Mungkin sikap ini sebanding dengan judul buku dari Thomas Merton Non-Violence in Peace and War. Etika non-violence (tanpa kekerasan) ini juga diikuti oleh Uskup Timor Timur Belo.34

Namun dalam kenyataannya, acap kali tidak mudah untuk menerapkan perjuangan tanpa kekerasan. Dalam pidato Uskup Belo ketika menerima hadiah Nobel pada tanggal 10 Desember 1996, ia menyatakan kekagumannya kepada Mahatma Gandhi dan Martin Luther King, Jr., karena keduanya menggunakan cara-cara tanpa kekerasan. Namun di situ juga ia mengeluh sebab sekalipun dunia mengecam perjuangan dengan kekerasan, pada saat seorang memilih jalan tanpa kekerasan, sedikit sekali orang memberi perhatian.

B. DAMAI DENGAN KEKERASAN

Namun ada juga pandangan lain, yang di mata penulis lebih realistis, yang percaya bahwa mustahil selama dunia masih seperti ini, kekerasan dinafikan sama sekali. Dalam pemahaman ini, pemakaian kekerasan hanya dibenarkan dalam situasi yang ekstrim, dalam keadaan sangat terpaksa.35 Contohnya, ketika orang harus membela diri dari ancaman tindak kekerasan yang berbahaya dari orang lain.
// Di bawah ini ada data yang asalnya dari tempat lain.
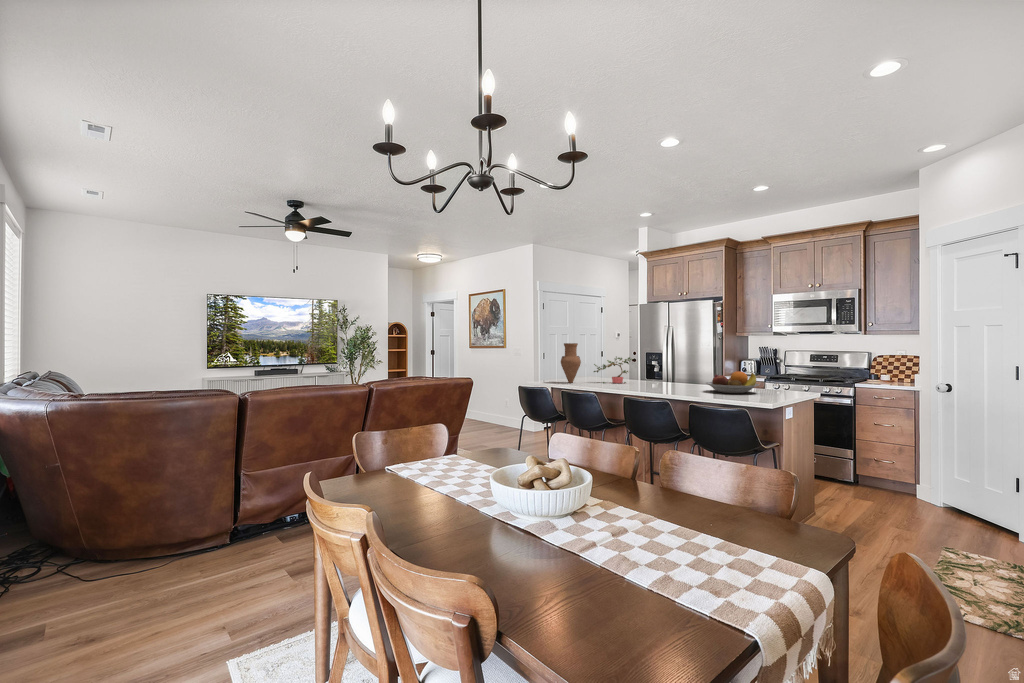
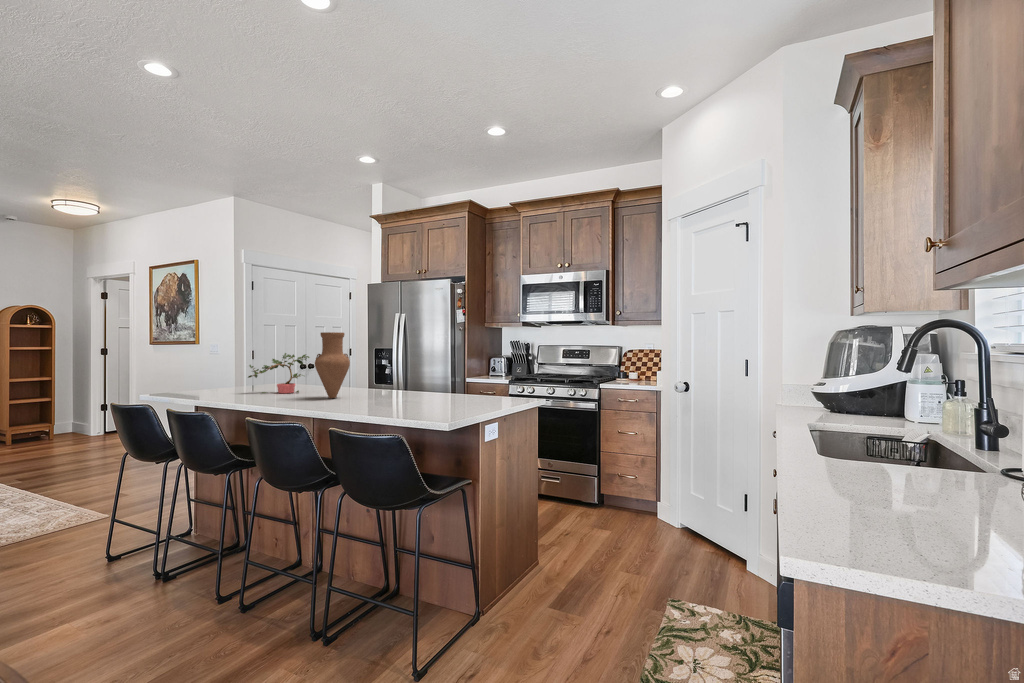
vase: present [561,343,581,383] -> present [315,332,350,398]
fruit bowl: present [706,371,759,393] -> none [382,373,454,405]

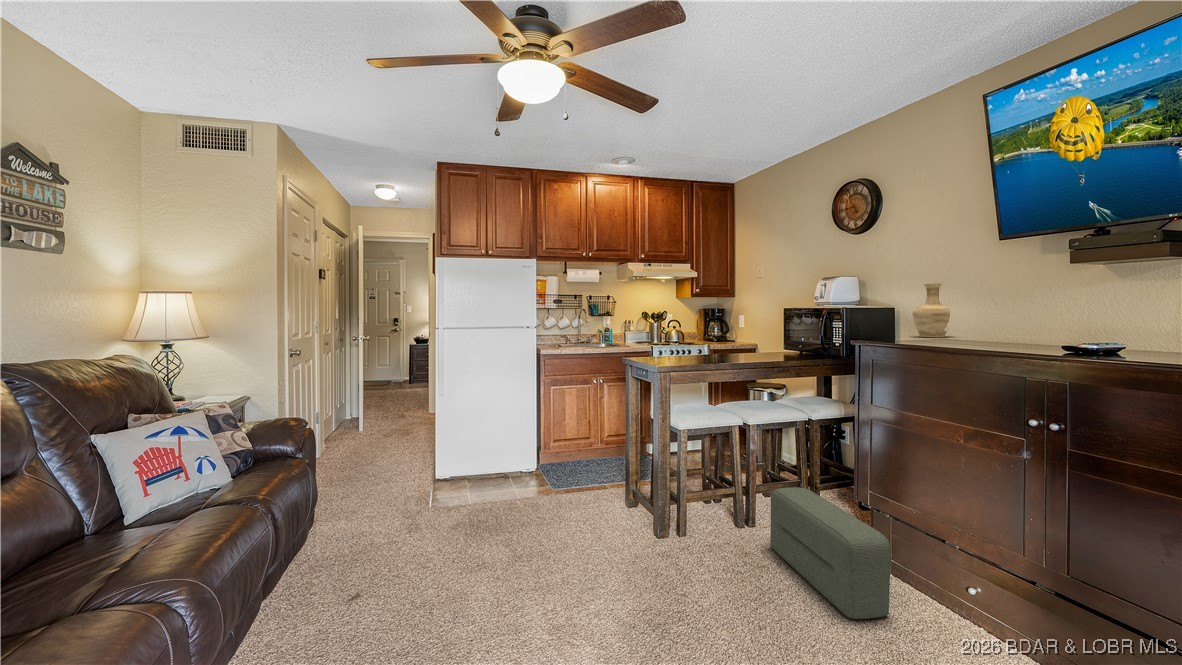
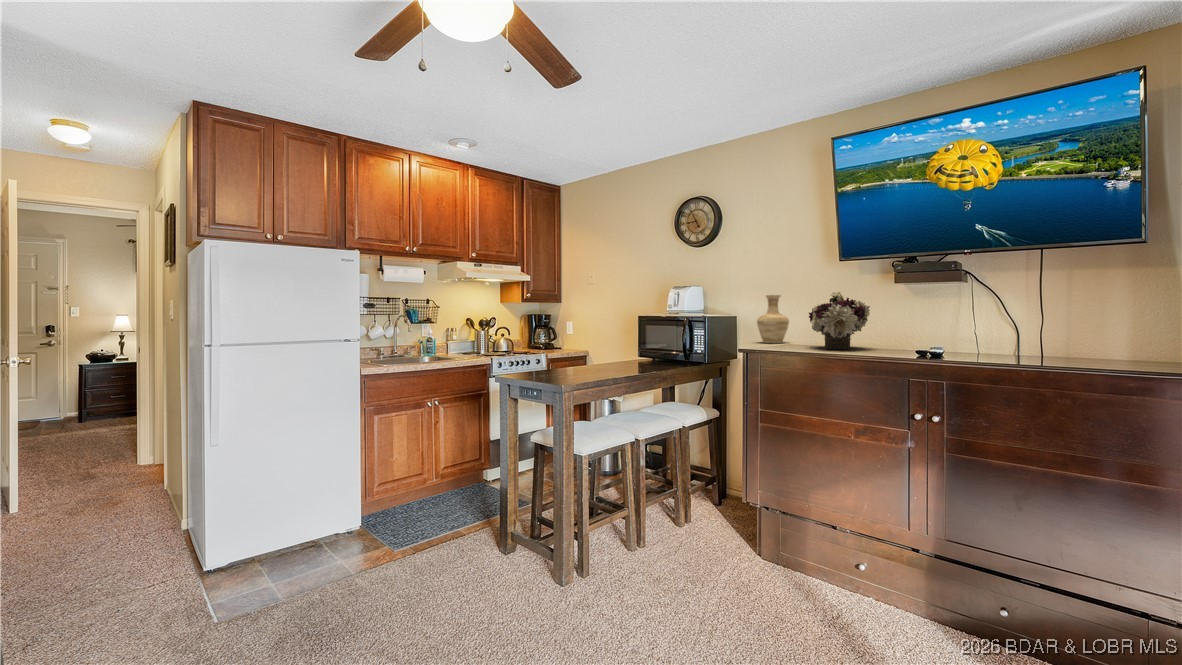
flower arrangement: none [952,277,1028,343] -> present [809,291,870,349]
pouf: present [770,487,891,619] -> none [672,502,816,639]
Contoh lain dari pemakaian kekerasan secara massal dan yang paling banyak memakan korban adalah perang. Ada perang yang dibenarkan (just war) dan perang yang tidak dibenarkan (unjust war). Perang tidak bisa dibenarkan, kalau masyarakat sipil dijadikan sasaran sebagai korban eksploitasi kekuatan militer seperti tameng hidup dalam perang Irak melawan Amerika. Perang juga tidak dibenarkan kalau itu demi menundukkan, mengalahkan, dan menjajah pihak lain. Bisa dikatakan bahwa Perang Salib oleh Kristen pada abad 12-13 tidak dibenarkan, karena pasukan dari kerajaan-kerajaan Kristen di Eropa Barat pergi ke Palestina untuk membebaskan tempat-tempat suci yang dikuasai kaum Muslim dengan tujuan akhir di tempat itu nanti didirikan pemerintahan Kristen. Juga tidak dapat dibenarkan perang yang dilakukan milisi Serbia Bosnia terhadap golongan Muslim Bosnia pada abad ini. Itu sebabnya Mahkamah Internasional di Den Haag pada awal Juli 1996 mengeluarkan perintah penangkapan atas penjahat perang Radovan Karadzic dan Jenderal Ratko Mladic.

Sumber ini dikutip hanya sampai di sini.